En un an, auront été proférées sur ce site:
- 125874 fautes d'orthographe, donc 2254 sur des
noms propres
- 2258774569 fautes de grammaire
- 0 fautes de goût
- 455 injures, donc 455 justifiées
- 11 000 critiques négatives
- 7 critiques positives
En un an, auront été nécessaire à l'élaboration de ce site:
Pour la section parisienne:
- 800 hectolitres de vin rouge (dont 795 pour Marcel de Vélo)
- Une ardoise de 155 000 francs au restaurant La Sologne, avenue Daumesnil,
Paris (couverte à 154 997 francs par Marcel de Vélo)
Pour la section lilloise:
- 2100 hectolitres de bière
- 2 tonnes d'anti-dépresseur (pour oublier les briques rouges)
Les bonnes résolutions
Ben oui, un anniversaire s'accompagne toujours d'un énoncé de résolutions. Cette année, j'arrête de fumer, je me mets au régime, je prends soin de mon corps, etc. C'est pareil pour un site web. Et si "François Rollin est sensiblement plus drôle que Guy Bedos" n'a pas décidé d'arrêter de fumer, et encore moins de ce mettre au régime, il compte effectivement prendre soin de son corps. Vous aurez sûrement remarqué que le présent texte est rédigé dans une police de caractère inhabituelle. De l'Arial 10, au lieu du traditionnel Verdana 10. C'est un début. On rentre doucement dans une phase grand travaux, qui devrait aboutir sur un nouveau site, tout beau tout neuf, d'ici quelques semaines. J'y travaille activement ces jours-ci. Ou alors sur un nouveau site encore moins bien que la première version, ce qui n'est pas impossible vu mes qualités de "webdesigner". Mais enfin, là, il faut faire quelque chose, ça devient vraiment trop le bordel. Je m'engage également à relire mes textes et ceux qu'on m'envoie, à en corriger les fautes, et à accorder les subjonctifs. Ou pas, ou pas.

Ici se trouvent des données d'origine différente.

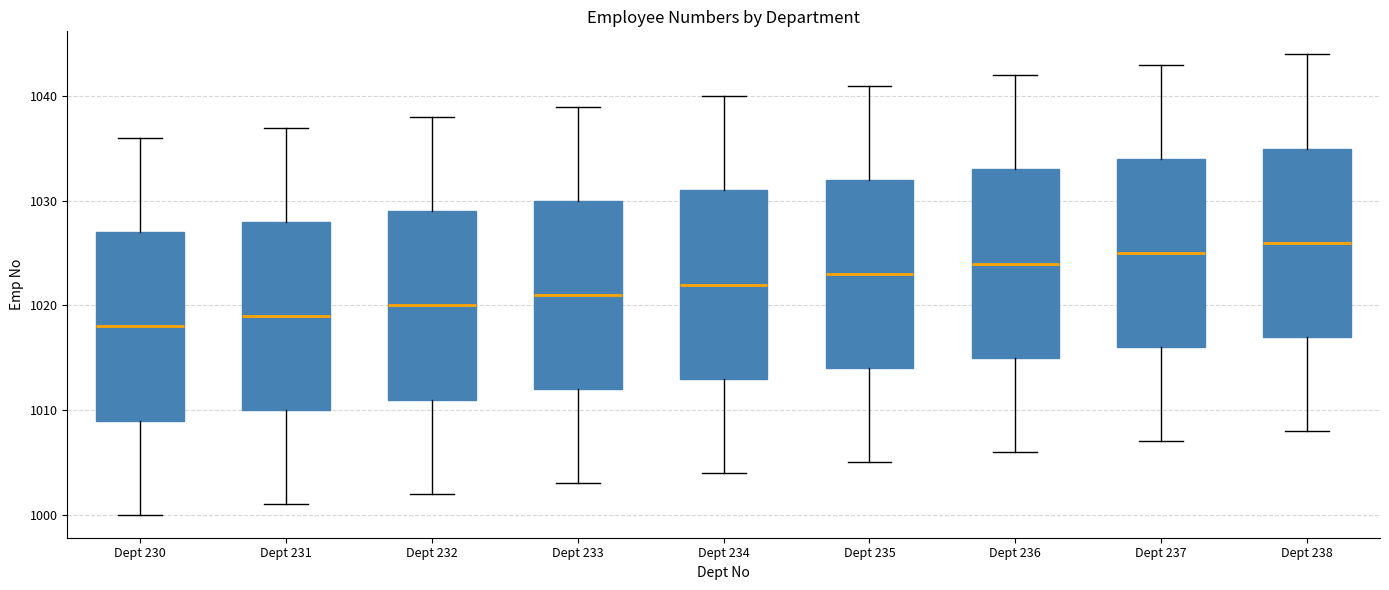

Reading left to right, transcribe this box plot: for each box, give where its median line is, the range the box spans, and where its two whiskers end, as read against the y-axis. The values are not printed on the chart, so give them approximately, as read against the axis.

Dept 230: median 1018, box 1009 to 1027, whiskers 1000 to 1036
Dept 231: median 1019, box 1010 to 1028, whiskers 1001 to 1037
Dept 232: median 1020, box 1011 to 1029, whiskers 1002 to 1038
Dept 233: median 1021, box 1012 to 1030, whiskers 1003 to 1039
Dept 234: median 1022, box 1013 to 1031, whiskers 1004 to 1040
Dept 235: median 1023, box 1014 to 1032, whiskers 1005 to 1041
Dept 236: median 1024, box 1015 to 1033, whiskers 1006 to 1042
Dept 237: median 1025, box 1016 to 1034, whiskers 1007 to 1043
Dept 238: median 1026, box 1017 to 1035, whiskers 1008 to 1044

Une diplomatie accrue sera également au chapitre des bonnes résolutions. Arrêter de traiter les gens d'enculés sous prétexte qu'ils ne sont pas drôle. Connard suffira. Sauf dans un cas, et c'est là la principale résolution de l'année qui commence, résolution en forme de déclaration de guerre, de leitmotiv et de ligne éditoriale: Haro sur Laurent Ruquier. Laurent Ruquier est l'ennemi public numéro 1, il faut que ça se sache, et il faut surtout que ça cesse. Encore plus de vigilance, de diatribes dénonciatrices, mais aussi des actions commandos à Europe 1, France 2, voire au domicile de Laurent Ruquier, avec lettre anonymes, béquilles sur les cuisses et bite au cirage au programme.

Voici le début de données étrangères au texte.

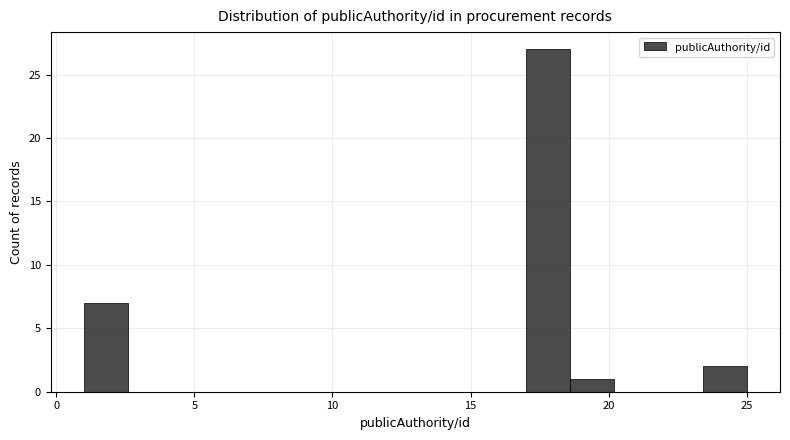

Read against the x-axis, roughly where is the centre of the tallest bar?

18.0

Plus généralement, nous cesserons de tirer sur les ambulances, et privilégierons des cibles moins évidentes, mais bien plus néfastes et sournoises. L'arrivée de Télérama dans le top five de ce mois est un début.
Le mot de la fin
Plus que jamais, j'en appelle aux bonnes volontés: envoyez moi vos textes, vos images, vos avis, vos idées, vos liens, sympathique ou pas. Il reste beaucoup de postes à pourvoir. Et je profite de l'opportunité pour saluer bien bas mes collaborateurs directs, ainsi que tous ceux qui nous écrivent régulièrement et enrichissent considérablement ce site. Ami rollinophile, garde la foi, ne t'éloigne pas du droit chemin, et marche la tête haute.
Octobre 1999
Mise en ligne du site François Rollin est sensiblement plus drôle que Guy Bedos.

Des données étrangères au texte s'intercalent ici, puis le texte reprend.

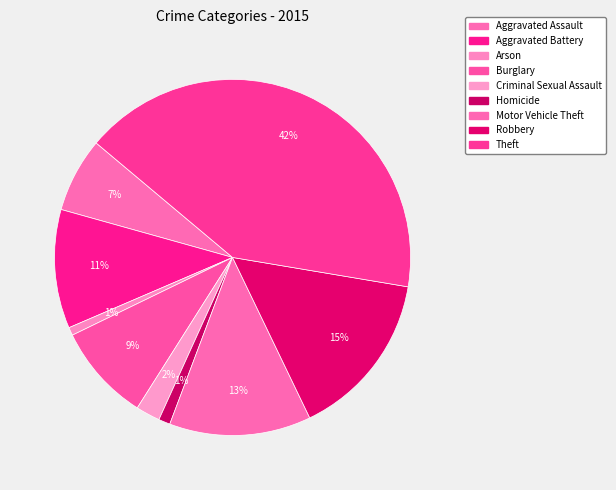

To the nearest percent, what is the combined percentage of Robbery and Theft?

57%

Quatre pages, un ignoble fond verdasse, et la résolution inattaquable de faire l'éloge de François Rollin, trop peu représenté sur le Web, tout en dénigrant systématiquement et sans aucune forme d'objectivité l'essentiel de ses confrères humoristes.
Dans le métal de la ruquiérophobie, la hache de guerre est forgée, et pas prête d'être enterrée.